We are all writing about each other
 
in chorus, an out-loud wince,
a cicatrix so unable to heal
 
that the universe must open wide to swallow it.
You said: one deer head on the wall
 
made the bedroom feel pastoral—
 your childhood with Mom and Dad.
 
But many deer heads, collected in the shed,
their eyes a dark forgery,
 
became a record of flesh,
a sum of ghosts that keeps you awake, counting—
 
 
 
Poem from the Hotel
 
 
Frustrated with my reform efforts, I gave up—
stopped tending to myself like an injured whitetail  (nursing
the broken parts with a handkerchief,  a round of gauze to lift
the ooze away from the body,) and mapped out my identity loss
in real space, like a blood splatter.

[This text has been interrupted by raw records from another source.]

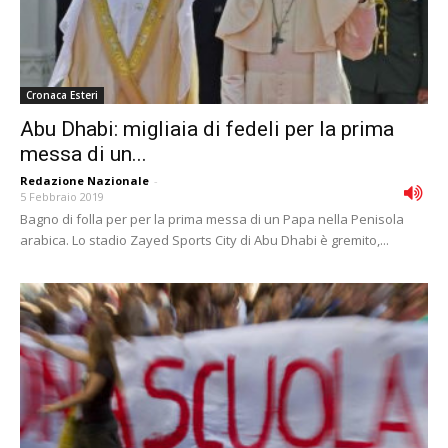
Cronaca Esteri
Abu Dhabi: migliaia di fedeli per la prima
messa di un...
Redazione Nazionale
-
5 Febbraio 2019
Bagno di folla per per la prima messa di un Papa nella Penisola
arabica. Lo stadio Zayed Sports City di Abu Dhabi è gremito,...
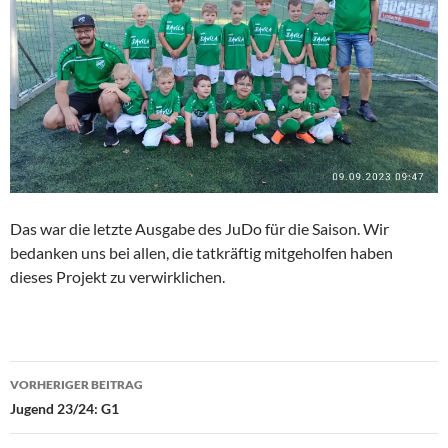
Das war die letzte Ausgabe des JuDo für die Saison. Wir
bedanken uns bei allen, die tatkräftig mitgeholfen haben
dieses Projekt zu verwirklichen.
Beitragsnavigation
VORHERIGER BEITRAG
Jugend 23/24: G1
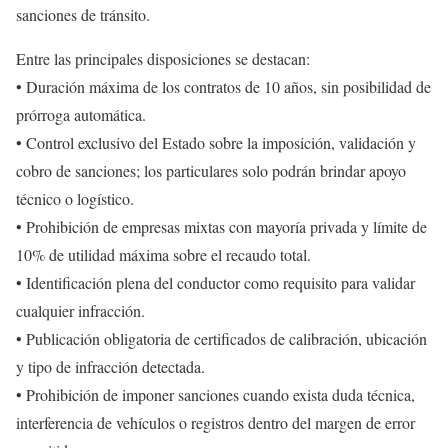
sanciones de tránsito.
Entre las principales disposiciones se destacan:
• Duración máxima de los contratos de 10 años, sin posibilidad de
prórroga automática.
• Control exclusivo del Estado sobre la imposición, validación y
cobro de sanciones; los particulares solo podrán brindar apoyo
técnico o logístico.
• Prohibición de empresas mixtas con mayoría privada y límite de
10% de utilidad máxima sobre el recaudo total.
• Identificación plena del conductor como requisito para validar
cualquier infracción.
• Publicación obligatoria de certificados de calibración, ubicación
y tipo de infracción detectada.
• Prohibición de imponer sanciones cuando exista duda técnica,
interferencia de vehículos o registros dentro del margen de error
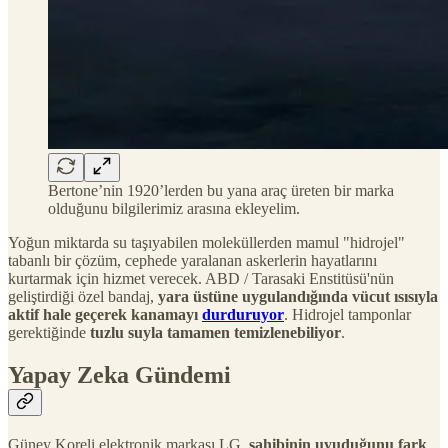
Bertone’nin 1920’lerden bu yana araç üreten bir marka
olduğunu bilgilerimiz arasına ekleyelim.
Yoğun miktarda su taşıyabilen moleküllerden mamul "hidrojel"
tabanlı bir çözüm, cephede yaralanan askerlerin hayatlarını
kurtarmak için hizmet verecek. ABD / Tarasaki Enstitüsü'nün
geliştirdiği özel bandaj,
yara üstüne uygulandığında vücut ısısıyla
aktif hale geçerek kanamayı
durduruyor
. Hidrojel tamponlar
gerektiğinde
tuzlu suyla tamamen temizlenebiliyor
.
Yapay Zeka Gündemi
Güney Koreli elektronik markası LG,
sahibinin uyuduğunu fark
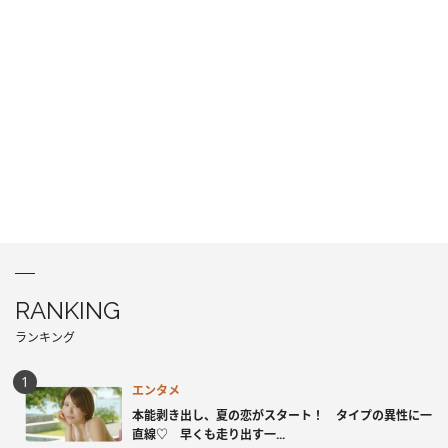
RANKING
ランキング
エンタメ
本能剥き出し、夏の恋がスタート！ タイプの異性に一
直線♡ 早くも走り出す一...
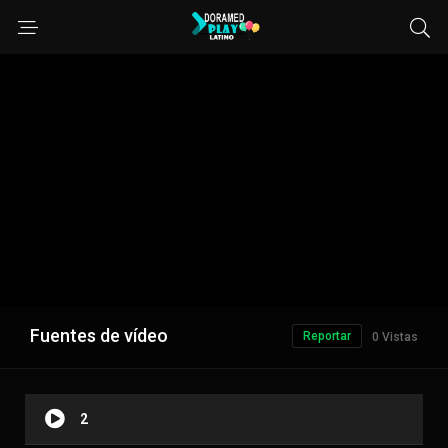
Fuentes de vídeo
Reportar
0 Vistas
2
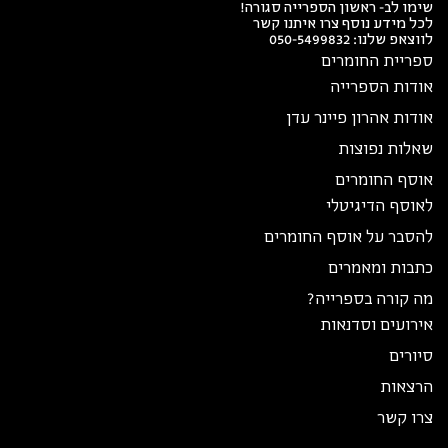
שימו לב- ראשון הספרייה סגורה!
לכל מידע נוסף צרו איתנו קשר
לווצאפ שלנו:
050-5499832
ספריית החומרים
אודות הספרייה
אודות אהרון פיינר עדן
שאלות נפוצות
אוסף החומרים
לאוסף הדיגיטלי
להסבר על אוסף החומרים
כתבות ומאמרים
מה קורה בספרייה?
אירועים וסדנאות
סיורים
הרצאות
צרו קשר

The cold wind from the bar window 
reminds me that there are still palm trees in December, swaying.
This means nothing to me, dear reader.  I am already aware of my choices. 
I can care, or not care.  I can wait, or not wait. I cannot be armed by my secrets.
I do not know what they are. I can ask you for another chance.  This time,
with a plot: a man walks into a bar. He sits next to a woman, who is wearing
only one shoe. He asks her for a cigarette.  His blue eyes have blue eyes.
She is already dead. She gives him the cigarette, anyway.